Uma das particularidades de ser Africano é que uma grande maioria acreditamos na enigmática eficiência da medicina tradicional e, em algum momento da nossa vida, compramos algum remedio ou fizemos uma consulta com um curandeiro. A baixa proporção de médicos convencionais em relação aos pacientes, particularmente nas áreas rurais, deixa poucas oportunidades de consulta com médicos academicamente formados. Por outro lado, os médicos tradicionais ou curandeiros, são muito mais acessíveis para a maioria da população.

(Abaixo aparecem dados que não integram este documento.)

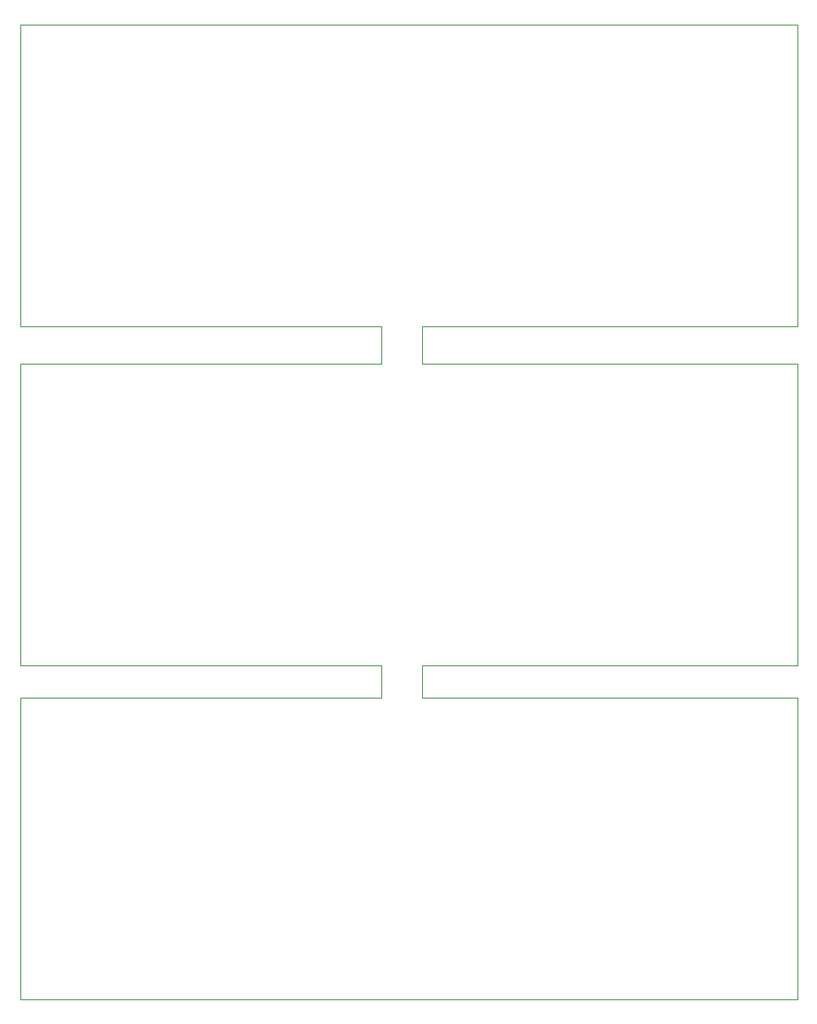
<source format=gbr>
G04 #@! TF.FileFunction,Profile,NP*
%FSLAX46Y46*%
G04 Gerber Fmt 4.6, Leading zero omitted, Abs format (unit mm)*
G04 Created by KiCad (PCBNEW 4.0.4-stable) date Sun Nov  6 18:52:19 2016*
%MOMM*%
%LPD*%
G01*
G04 APERTURE LIST*
%ADD10C,0.100000*%
G04 APERTURE END LIST*
D10*
X68000000Y-89944000D02*
X68000000Y-93218000D01*
X64000000Y-89944000D02*
X64000000Y-93218000D01*
X68000000Y-93218000D02*
X105410000Y-93218000D01*
X68000000Y-56162000D02*
X68000000Y-59944000D01*
X64000000Y-56162000D02*
X64000000Y-59944000D01*
X68000000Y-59944000D02*
X105410000Y-59944000D01*
X105410000Y-93218000D02*
X105410000Y-123218000D01*
X27940000Y-123218000D02*
X105410000Y-123218000D01*
X27940000Y-93218000D02*
X27940000Y-123218000D01*
X27940000Y-93218000D02*
X64000000Y-93218000D01*
X27940000Y-59944000D02*
X64000000Y-59944000D01*
X27940000Y-59944000D02*
X27940000Y-89944000D01*
X27940000Y-89944000D02*
X64000000Y-89944000D01*
X105410000Y-59944000D02*
X105410000Y-89944000D01*
X68000000Y-89944000D02*
X105410000Y-89944000D01*
X68000000Y-56162000D02*
X105410000Y-56162000D01*
X105410000Y-26162000D02*
X105410000Y-56162000D01*
X27940000Y-56162000D02*
X64000000Y-56162000D01*
X27940000Y-26162000D02*
X27940000Y-56162000D01*
X27940000Y-26162000D02*
X105410000Y-26162000D01*
M02*

</source>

Um artigo da OMS de 2013, na ocasião do Dia Internacional do Médico Tradicional, afirmava que a medicina tradicional desempenha um papel significativo em Moçambique, onde cerca de três em cada quatro moçambicanos procuram a medicina tradicional antes dos cuidados institucionalizados quando enfrentam um problema de saúde. O mesmo relatório alegou ainda que a cidade de Lichinga durante o mesmo período, contava com 32 médicos e mais de 2000 médicos tradicionais.
Os curandeiros são consultados para atender as mais variadas condições médicas, incluindo doenças de transmissão sexual, problemas de saúde mental, pressão arterial/problemas cardíacos, SIDA, infertilidade, epilepsia, diabetes e até câncer. As práticas tradicionais de cura dão um valor igual ou superior a cura de distúrbios de origem paranormal, como maldições de espíritos malignos e demônios, doenças espirituais, má sorte, atrair riqueza e até feitiços de amor.
A maior parte dos remédios tradicionais são de origem botânica, e o uso de productos derivados de animais é muitas vezes tratado como um tabu e, portanto, não está extensamente documentado. No entanto, é sabido que os animais selvagens utilizados como medicina tradicional compreende uma vasta gama de espécies. Para além do uso de peles de leão ou leopardo para fins culturais e tradicionais, o uso de ossos, chifres, gordura e óleos, garras e unhas, elefantes, rinocerontes, várias espécies de abutres, hiena, porco-espinho e vários répteis para fins medicinais, é significativo.
Enquanto que as peles e partes de leões e leopardos concedem força ao seu portador, outras partes de animais são usadas para dar protecção contra inimigos, como amuletos em casos de justiça, inteligência em crianças em idade escolar, prosperidade e boa sorte, para fortalecer relacionamentos, ou mesmo para ajudar um indivíduo a cometer um crime. Na verdade, é muito comum encontrar poções mágicas e amuletos entre os pertences dos caçadores furtivos capturados.
O uso de espécies selvagens na medicina tradicional levanta preocupações quanto ao seu potencial impacto nas populações de animais selvagens, particularmente em espécies ameaçadas de extinção. Embora alguns aspectos dessas práticas possam ser realizados de forma sustentável, o uso de algumas espécies resulta na captura propositada de algumas espécies, o que pode comprometer a longo prazo a sobrevivência de espécies ameaçadas. Tais eventos podem ter efeitos negativos para a sustentabilidade, biodiversidade e protecção do habitat. Estes efeitos são agravados pelo rápido aumento e crescimento generalizado do comércio de animais selvagens para outras regiões geográficas, principalmente a Ásia.
Muitas vezes somos influenciados a apontar o dedo para os mercados asiáticos que dominam grande parte dos circuitos de comércio ilegal de vida selvagem em todo o mundo. Não há dúvidas sobre os efeitos devastadores da demanda crescente e contínua daquela parte do mundo. Mas é igualmente importante assumir a responsabilidade individual pelo consumo de produtos domésticos da vida selvagem para fins tradicionais. Talvez seja hora de quebrar os tabus e falar abertamente sobre como a cultura enraizada e as práticas tradicionais podem ajudar a proteger a vida selvagem.